AHAHAAHHAH What a ripper. Looks like a bit of multi variable mathematical induction.. if thats the proper term. The inductoin problems I\'m used to only have a single variable; which makes it a bit simpler.

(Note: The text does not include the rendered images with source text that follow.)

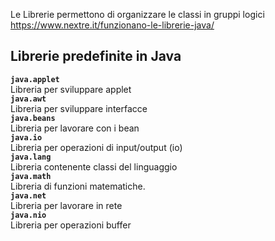 Le Librerie permettono di organizzare le classi in gruppi logici
https://www.nextre.it/funzionano-le-librerie-java/


## Librerie predefinite in Java
**`java.applet`**  
Libreria per sviluppare applet  
**`java.awt`**  
Libreria per sviluppare interfacce  
**`java.beans`**  
Libreria per lavorare con i bean  
**`java.io`**  
Libreria per operazioni di input/output (io)  
**`java.lang`**  
Libreria contenente classi del linguaggio  
**`java.math`**  
Libreria di funzioni matematiche.  
**`java.net`**  
Libreria per lavorare in rete  
**`java.nio`**  
Libreria per operazioni buffer  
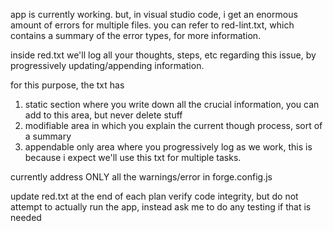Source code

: app is currently working. 
but, in visual studio code, i get an enormous amount of errors for multiple files.
you can refer to red-lint.txt, which contains a summary of the error types, for more information.

inside red.txt we'll log all your thoughts, steps, etc regarding this issue, by progressively updating/appending information.

for this purpose, the txt has
1) static section where you write down all the crucial information, you can add to this area, but never delete stuff
2) modifiable area in which you explain the current though process, sort of a summary
3) appendable only area where you progressively log as we work, this is because i expect we'll use this txt for multiple tasks.

currently address ONLY all the warnings/error in forge.config.js 

update red.txt at the end of each plan
verify code integrity, but do not attempt to actually run the app, instead ask me to do any testing if that is needed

I had a bit of trouble trying to get the two damn equations to look like each other, so I\'ll conveniently change the sign from <= to <
Hope u don\'t mind.
prove,
(xyz)^1/3 < (x+y+z)/3
assume x = 1, y = 2, z = 3,
(1.2.3)^1/3 < (1+2+3)/3
1.8 (2dp) < 2
therefore x = 1, y = 2, z = 3 is true
assume x = k, y = l, y = m is true
prove true for x = k+1, y = l+1, y = m+1,
((k+1)(l+1)(m+1))^1/3 < (k+1+l+1+m+1)/3
(klm+kl+km+k+lm+m+1)^1/3 < (k+l+m+3)/3
(k(lm+l+m+1)+l(m+1)+m+1)^1/3 < (k+l+m)/3 + 1
disregard 1, since it becomes insignficant as k,l,m --> infinity
(k(lm+l+m+1)+l(m+1)+m+1)^1/3 < (k+l+m)/3
3.(k(lm+l+m+1)+l(m+1)+m+1)^1/3 < k+l+m
and from that you can see that for,
A = (x+y+z)/3
G = (xyz)^1/3
G < A
for x >= 1, y >=2, z >=3
or whatever......
Its currently 2:03am and I am very sleepy, so I might have boobed somewhere.